Data-Dependent Stability Analysis of Adversarial Training
Yihan Wang, Shuang Liu, Xiao-Shan Gao
TL;DR
The paper introduces data-dependent stability analysis for SGD-based adversarial training, deriving generalization bounds that incorporate the data distribution via on-average stability. For convex adversarial losses, the bound hinges on the adversarial population risk at initialization and gradient variance; for non-convex losses, an additional curvature term involving the Hessian appears under approximate Hessian Lipschitz assumptions. The bounds scale with the adversarial budget ${\epsilon}$ and remain consistent with standard training when ${\epsilon}=0$, while explicitly accounting for initialization and data-poisoning distribution shifts. Empirical results on multiple datasets validate the theory, showing how robust generalization degrades with larger budgets and how poisoning attacks influence robustness in a manner aligned with the proposed bounds.
Abstract
Stability analysis is an essential aspect of studying the generalization ability of deep learning, as it involves deriving generalization bounds for stochastic gradient descent-based training algorithms.
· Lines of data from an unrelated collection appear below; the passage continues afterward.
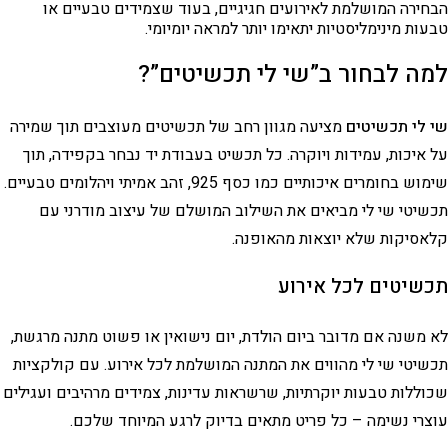
הבחירה המושלמת לאירועים חגיגיים, בעוד שצמידים טבעיים או
טבעות מינימליסטיות יתאימו יותר למראה יומיומי.
למה לבחור ב”שי לי תכשיטים”?
שי לי תכשיטים
מציעה מגוון רחב של תכשיטים מעוצבים תוך שמירה
על איכות, עמידות ויוקרה. כל תכשיט בעבודת יד נבחר בקפידה, תוך
שימוש בחומרים איכותיים כמו כסף 925, זהב אמיתי ויהלומים טבעיים.
תכשיטי שי לי מביאים את השילוב המושלם של עיצוב מודרני עם
קלאסיקות שלא יוצאות מהאופנה.
תכשיטים לכל אירוע
לא משנה אם מדובר ביום הולדת, יום נישואין או פשוט מתנה מרגשת,
תכשיטי שי לי מהווים את המתנה המושלמת לכל אירוע. עם קולקציות
שכוללות טבעות יוקרתיות, שרשראות עדינות, צמידים מרהיבים ועגילים
עוצרי נשימה – כל פריט מתאים בדיוק לרגע המיוחד שלכם.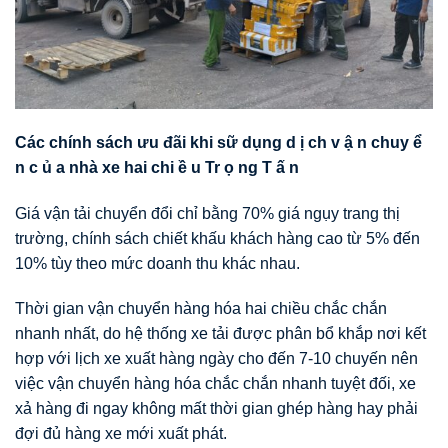
Các chính sách
ưu
đãi khi
sữ dụng
d
ị
ch
v
ậ
n
chuy
ể
n
c
ủ
a nhà xe hai chi
ề
u Tr
ọ
ng
T
ấ
n
Giá vận tải chuyển đổi chỉ bằng 70% giá ngụy trang thị
trường, chính sách chiết khấu khách hàng cao từ 5% đến
10% tùy theo mức doanh thu khác nhau.
Thời gian vận chuyển hàng hóa hai chiều chắc chắn
nhanh nhất, do hệ thống xe tải được phân bổ khắp nơi kết
hợp với lịch xe xuất hàng ngày cho đến 7-10 chuyến nên
việc vận chuyển hàng hóa chắc chắn nhanh tuyệt đối, xe
xả hàng đi ngay không mất thời gian ghép hàng hay phải
đợi đủ hàng xe mới xuất phát.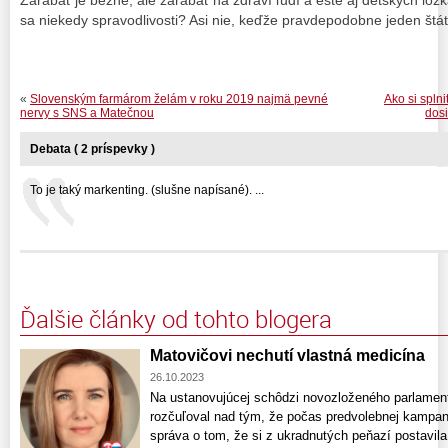
sa niekedy spravodlivosti? Asi nie, keďže pravdepodobne jeden štát
«
Slovenským farmárom želám v roku 2019 najmä pevné
Ako si spln
nervy s SNS a Matečnou
dos
Debata ( 2 príspevky )
To je taký markenting. (slušne napísané). ...
Ďalšie články od tohto blogera
Matovičovi nechutí vlastná medicína
26.10.2023
Na ustanovujúcej schôdzi novozloženého parlament
rozčuľoval nad tým, že počas predvolebnej kampan
správa o tom, že si z ukradnutých peňazí postavila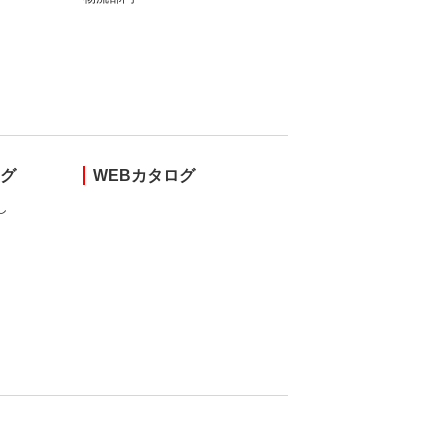
ング
WEBカタログ
し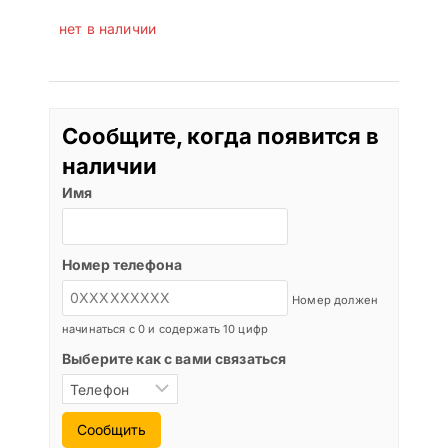
нет в наличии
Сообщите, когда появится в
наличии
Имя
Номер телефона
Номер должен
начинаться с 0 и содержать 10 цифр
Выберите как с вами связаться
Сообщить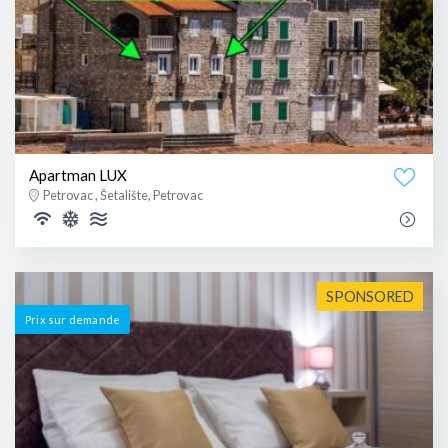
Apartman LUX
Petrovac , Šetalište, Petrovac
SPONSORED
Prix ​​sur demande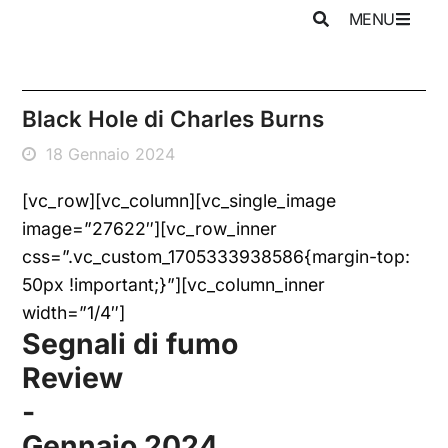
MENU
Black Hole di Charles Burns
18 Gennaio 2024
[vc_row][vc_column][vc_single_image
image=”27622″][vc_row_inner
css=”.vc_custom_1705333938586{margin-top:
50px !important;}”][vc_column_inner
width=”1/4″]
Segnali di fumo
Review
-
Gennaio 2024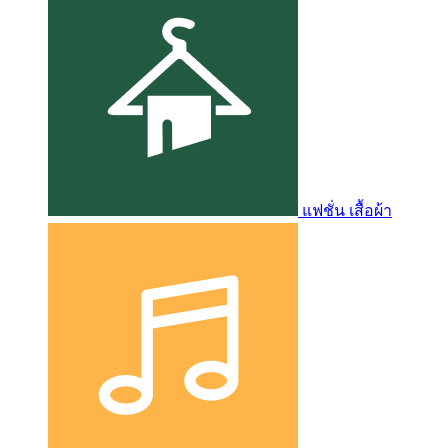
แฟชั่น เสื้อผ้า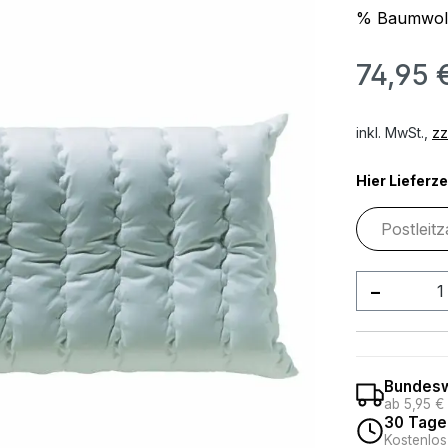
% Baumwolle
74,95 
inkl. MwSt.,
zz
Hier Lieferze
Produkt
Bundesw
ab 5,95 €
30 Tage
Kostenlos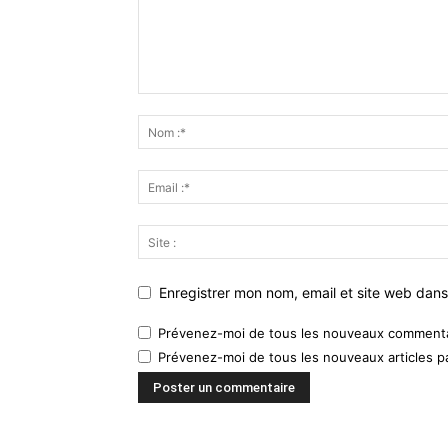
Enregistrer mon nom, email et site web dans
Prévenez-moi de tous les nouveaux commentai
Prévenez-moi de tous les nouveaux articles pa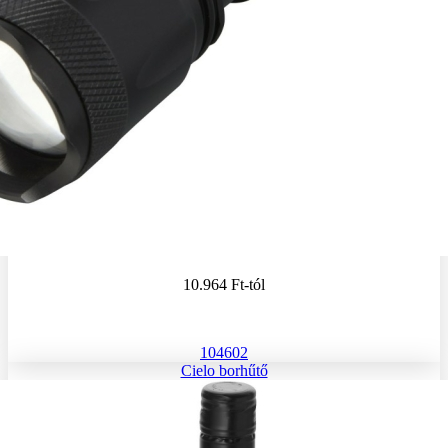
10.964 Ft
-tól
104602
Cielo borhűtő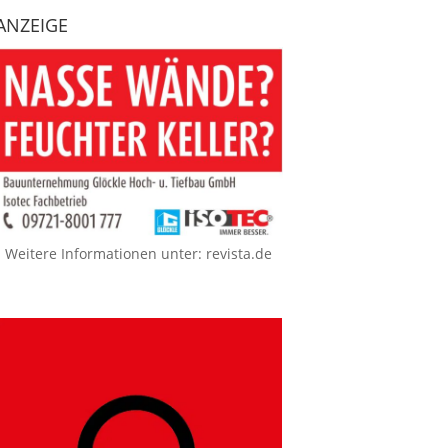
ANZEIGE
Weitere Informationen unter:
revista.de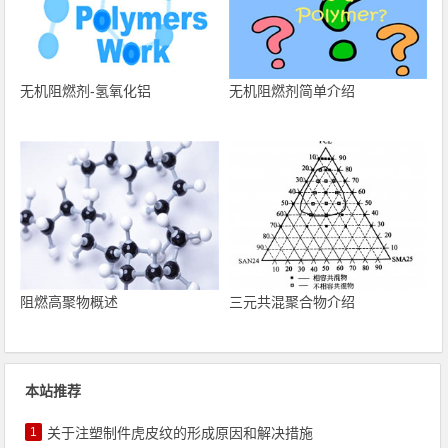
无机阻燃剂-氢氧化铝
无机阻燃剂简单介绍
阻燃高聚物概述
三元共混聚合物介绍
本站推荐
1
关于注塑制件虎皮纹的形成原因和解决措施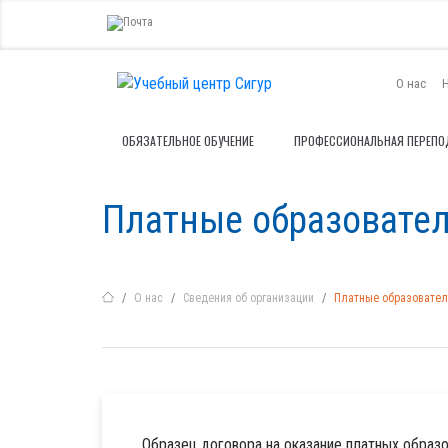
О нас
ОБЯЗАТЕЛЬНОЕ ОБУЧЕНИЕ
ПРОФЕССИОНАЛЬНАЯ ПЕРЕПО
Платные образовател
О нас
Сведения об организации
Платные образовател
Образец договора на оказание платных образ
Adversarial training is the most widely used defense against adversarial example attacks. However, previous generalization bounds for adversarial training have not included information regarding the data distribution. In this paper, we fill this gap by providing generalization bounds for stochastic gradient descent-based adversarial training that incorporate data distribution information. We utilize the concepts of on-average stability and high-order approximate Lipschitz conditions to examine how changes in data distribution and adversarial budget can affect robust generalization gaps. Our derived generalization bounds for both convex and non-convex losses are at least as good as the uniform stability-based counterparts which do not include data distribution information. Furthermore, our findings demonstrate how distribution shifts from data poisoning attacks can impact robust generalization.